A Fool’s Advice was Fay’s attempt to show himself as a true leading man. The roles that Warner Bros. had consistently given him, that of the Latin lover, the sophisticated, irresistible ladies’ man, had met with disastrous audience results. Fay had written the script and was the picture’s producer and was no longer at the mercy of studio executives who were trying to make him into something that couldn’t work on-screen. Fay understood his audience, what constituted a well-made plot, and the craft of moving pictures. He was banking on this as the movie that would show audiences what he could do, that his appeal—and control—were as powerful on-screen as they were on the stage of the Palace.
A Fool’s Advice was a series of scenes, like Fay’s monologues onstage, in which he put himself at the center of the frame and talked. To direct him, Fay chose Ralph Ceder, a second-unit director new to Columbia. The plot was about a small-town yokel, Spencer Brown, a young man in his thirties, a bumpkin, an innocent, beloved by all, who, through naïveté, goodness of heart, and belief in what he knows to be right, prevents a crooked politician from running for mayor and destroying the town by selling it off to the railroad bosses.
Fay’s Spencer Brown was a Candide—“a youth whom Nature had endowed with a most sweet disposition. His face was the true index of his mind. He had a solid judgment joined to the most unaffected simplicity.” The Spencer Brown of A Fool’s Advice was the opposite of Fay’s public persona; it presented a character who thinks solely of others yet who is romantically unloved. It was an attempt by Fay to redeem himself in the public’s—and Hollywood’s—eyes. He is both beloved and a loner, someone who belongs and is an oddball.

* [INFORMATION GIVEN]:
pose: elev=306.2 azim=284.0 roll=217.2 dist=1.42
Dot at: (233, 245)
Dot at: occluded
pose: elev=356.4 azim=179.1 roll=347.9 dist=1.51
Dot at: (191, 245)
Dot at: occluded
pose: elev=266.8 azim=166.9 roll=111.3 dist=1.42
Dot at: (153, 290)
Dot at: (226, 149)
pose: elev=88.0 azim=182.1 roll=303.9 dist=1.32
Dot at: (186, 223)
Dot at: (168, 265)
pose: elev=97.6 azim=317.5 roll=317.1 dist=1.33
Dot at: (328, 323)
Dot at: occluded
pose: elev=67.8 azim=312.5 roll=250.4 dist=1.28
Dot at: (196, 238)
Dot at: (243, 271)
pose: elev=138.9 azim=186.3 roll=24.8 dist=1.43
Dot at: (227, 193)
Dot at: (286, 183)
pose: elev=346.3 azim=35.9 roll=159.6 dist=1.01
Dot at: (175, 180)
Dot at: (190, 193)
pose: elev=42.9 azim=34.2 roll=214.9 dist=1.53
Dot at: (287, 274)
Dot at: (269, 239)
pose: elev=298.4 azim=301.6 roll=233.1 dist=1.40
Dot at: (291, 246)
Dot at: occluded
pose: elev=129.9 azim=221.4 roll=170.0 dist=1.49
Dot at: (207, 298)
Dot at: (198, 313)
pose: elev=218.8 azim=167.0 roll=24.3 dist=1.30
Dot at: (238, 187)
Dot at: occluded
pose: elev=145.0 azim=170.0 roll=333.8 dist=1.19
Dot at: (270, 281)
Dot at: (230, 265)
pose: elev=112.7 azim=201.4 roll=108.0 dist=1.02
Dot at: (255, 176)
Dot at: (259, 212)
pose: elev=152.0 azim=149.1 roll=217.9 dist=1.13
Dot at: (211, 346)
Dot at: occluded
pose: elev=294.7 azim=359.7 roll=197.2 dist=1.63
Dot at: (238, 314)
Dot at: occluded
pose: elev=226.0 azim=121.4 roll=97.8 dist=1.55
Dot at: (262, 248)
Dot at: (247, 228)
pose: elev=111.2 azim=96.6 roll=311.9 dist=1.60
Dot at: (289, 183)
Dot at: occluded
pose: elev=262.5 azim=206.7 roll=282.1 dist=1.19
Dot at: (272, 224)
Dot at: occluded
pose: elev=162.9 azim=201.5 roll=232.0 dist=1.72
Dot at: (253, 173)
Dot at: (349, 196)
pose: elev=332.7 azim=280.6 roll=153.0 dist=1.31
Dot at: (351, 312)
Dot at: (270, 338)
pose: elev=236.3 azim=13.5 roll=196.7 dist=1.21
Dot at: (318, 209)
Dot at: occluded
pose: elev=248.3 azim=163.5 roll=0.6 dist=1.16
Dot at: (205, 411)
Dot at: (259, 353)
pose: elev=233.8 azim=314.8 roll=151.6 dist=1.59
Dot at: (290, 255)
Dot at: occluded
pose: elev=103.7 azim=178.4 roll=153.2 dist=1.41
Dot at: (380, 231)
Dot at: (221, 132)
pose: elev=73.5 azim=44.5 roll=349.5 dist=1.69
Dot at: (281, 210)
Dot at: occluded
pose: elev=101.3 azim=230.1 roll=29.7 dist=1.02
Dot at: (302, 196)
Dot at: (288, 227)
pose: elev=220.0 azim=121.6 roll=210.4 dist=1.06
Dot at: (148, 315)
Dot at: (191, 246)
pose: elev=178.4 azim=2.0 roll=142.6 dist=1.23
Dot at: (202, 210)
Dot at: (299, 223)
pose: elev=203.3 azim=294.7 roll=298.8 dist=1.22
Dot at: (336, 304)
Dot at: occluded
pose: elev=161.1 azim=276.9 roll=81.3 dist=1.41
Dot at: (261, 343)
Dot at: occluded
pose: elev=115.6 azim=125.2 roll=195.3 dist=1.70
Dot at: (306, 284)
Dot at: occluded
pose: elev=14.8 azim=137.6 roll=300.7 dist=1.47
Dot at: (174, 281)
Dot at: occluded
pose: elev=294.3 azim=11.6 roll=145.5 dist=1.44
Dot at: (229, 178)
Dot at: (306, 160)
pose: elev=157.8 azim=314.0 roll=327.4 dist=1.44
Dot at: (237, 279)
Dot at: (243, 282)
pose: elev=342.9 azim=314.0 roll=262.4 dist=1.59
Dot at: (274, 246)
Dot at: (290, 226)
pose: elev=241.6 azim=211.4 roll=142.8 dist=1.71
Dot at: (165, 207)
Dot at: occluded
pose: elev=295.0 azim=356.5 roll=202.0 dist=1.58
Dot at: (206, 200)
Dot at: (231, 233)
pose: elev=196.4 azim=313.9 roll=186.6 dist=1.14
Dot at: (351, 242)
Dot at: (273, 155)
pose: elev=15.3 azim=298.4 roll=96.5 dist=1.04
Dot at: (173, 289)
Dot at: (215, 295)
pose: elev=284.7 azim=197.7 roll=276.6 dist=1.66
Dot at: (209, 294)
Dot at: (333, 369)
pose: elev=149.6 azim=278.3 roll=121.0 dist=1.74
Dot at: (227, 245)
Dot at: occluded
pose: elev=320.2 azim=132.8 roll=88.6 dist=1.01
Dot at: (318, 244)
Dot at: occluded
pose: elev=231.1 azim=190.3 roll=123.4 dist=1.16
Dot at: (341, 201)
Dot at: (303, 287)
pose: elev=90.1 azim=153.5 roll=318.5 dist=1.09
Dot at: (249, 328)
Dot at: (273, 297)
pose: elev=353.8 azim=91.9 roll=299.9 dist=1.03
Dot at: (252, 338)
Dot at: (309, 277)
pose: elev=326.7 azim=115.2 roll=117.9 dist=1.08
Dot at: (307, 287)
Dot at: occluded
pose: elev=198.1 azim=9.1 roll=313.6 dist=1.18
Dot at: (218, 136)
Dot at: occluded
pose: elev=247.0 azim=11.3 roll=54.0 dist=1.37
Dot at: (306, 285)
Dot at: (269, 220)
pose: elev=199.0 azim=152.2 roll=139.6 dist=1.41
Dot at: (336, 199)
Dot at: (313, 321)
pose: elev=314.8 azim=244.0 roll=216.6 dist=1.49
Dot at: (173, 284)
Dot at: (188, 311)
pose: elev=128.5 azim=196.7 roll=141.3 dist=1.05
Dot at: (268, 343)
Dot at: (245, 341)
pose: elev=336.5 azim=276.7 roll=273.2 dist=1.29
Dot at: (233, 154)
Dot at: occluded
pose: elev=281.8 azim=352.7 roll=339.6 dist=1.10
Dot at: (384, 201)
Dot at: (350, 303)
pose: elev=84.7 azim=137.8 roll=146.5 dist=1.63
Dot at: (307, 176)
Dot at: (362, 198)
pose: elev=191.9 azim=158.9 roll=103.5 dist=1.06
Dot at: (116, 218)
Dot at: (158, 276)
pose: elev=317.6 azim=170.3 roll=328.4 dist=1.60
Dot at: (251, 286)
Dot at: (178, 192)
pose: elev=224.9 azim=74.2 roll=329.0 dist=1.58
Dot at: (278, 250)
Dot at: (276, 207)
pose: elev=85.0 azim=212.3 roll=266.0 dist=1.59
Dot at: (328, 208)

* [STATED GOAL 1]: Transcribe the lines of the records starting at the one containing "pose: elev=15.3 azim=298.4" and ending at the one containing "Dot at: (303, 287)", including both of those lines.
* [STATED GOAL 2]: Pick up the passage about A Fool's Advice after its final sentence and keep writing.
The passage and the records were taken from unrelated sources.

* [TASK RESPONSE 1]:
pose: elev=15.3 azim=298.4 roll=96.5 dist=1.04
Dot at: (173, 289)
Dot at: (215, 295)
pose: elev=284.7 azim=197.7 roll=276.6 dist=1.66
Dot at: (209, 294)
Dot at: (333, 369)
pose: elev=149.6 azim=278.3 roll=121.0 dist=1.74
Dot at: (227, 245)
Dot at: occluded
pose: elev=320.2 azim=132.8 roll=88.6 dist=1.01
Dot at: (318, 244)
Dot at: occluded
pose: elev=231.1 azim=190.3 roll=123.4 dist=1.16
Dot at: (341, 201)
Dot at: (303, 287)

* [TASK RESPONSE 2]:
The budget for A Fool’s Advice was tight; the schedule was demanding. Ed Bernds, the head sound mixer on the picture, described the production as “murderous, the worst of any picture” he ever worked on. “The picture was shot with everything Columbia,” said Bernds. “Columbia sound, Columbia photography.” Bernds saw Fay’s script as “a haphazard, pointless story. Mainly a vehicle for a couple of Frank Fay monologues.
“Fay was the leading man and the producer,” said Bernds. “We worked 105 hours from early Monday morning to late Sunday night; we finished on Sunday at three or four o’clock in the morning.” Bernds was getting paid $85 a week regardless of the number of hours he worked. “I didn’t get paid overtime,” he said, “not a nickel.”
Bernds described Fay as “sluggish until he was about to do a scene. Then he would come to life. We shot some of the picture in Encino Park,” where the RKO Ranch was located, one of the lowest spots in the valley.
“There were rain scenes,” said Bernds. “It was midwinter. The mist from Columbia’s rain towers produced a kind of spray. It was so cold the spray froze on our sound truck, and on us,” said Bernds. “[The picture] was done in six miserable days of shooting.”
Fay’s lyrical vision was an evocation of an idealistic forward-moving America, an America of promise and principle. There are no heroes, just simple, hardworking people, a community full of eccentrics and the fellow who loves them all, people who press onward with dignity and conviction, each in his or her own way.
The picture was not a great work of art—it was static, and except for Fay no one has a real character—but it tapped into a feeling that was beginning to make its way across the country as a result of the Depression. The picture embodied the common touch—small-town values, simplicity, and innocence—that was missing from most pictures coming out of the studios.
The gymnasium at 441 Bristol Avenue, the house that Fay built and built and built—and that Barbara continued to pay for. The dining room he designed was large enough to accommodate a thirty-foot table with six chairs on either side and a chair at each end. (COURTESY TONY FAY)
While B. P. Schulberg, then production chief at Paramount, had discovered that the public wanted family pictures with real characters and down-to-earth themes and that the trend was away from sophistication with its sex and frankness, the studios were much more apt to make pictures like Shopworn and Safe in Hell—with sex, sin, and redemption—than A Fool’s Advice.
• • •
Production on Shopworn ended four days after Christmas (the studio gave each of its employees a $10 gold piece to celebrate the holiday).
Barbara was working at the studio, while Frank was busy overseeing the construction on their new house in the Brentwood Heights section of Los Angeles. The estate was situated on four acres of land on Bristol and Cliffwood. A large white wall enclosed 441 Bristol Avenue.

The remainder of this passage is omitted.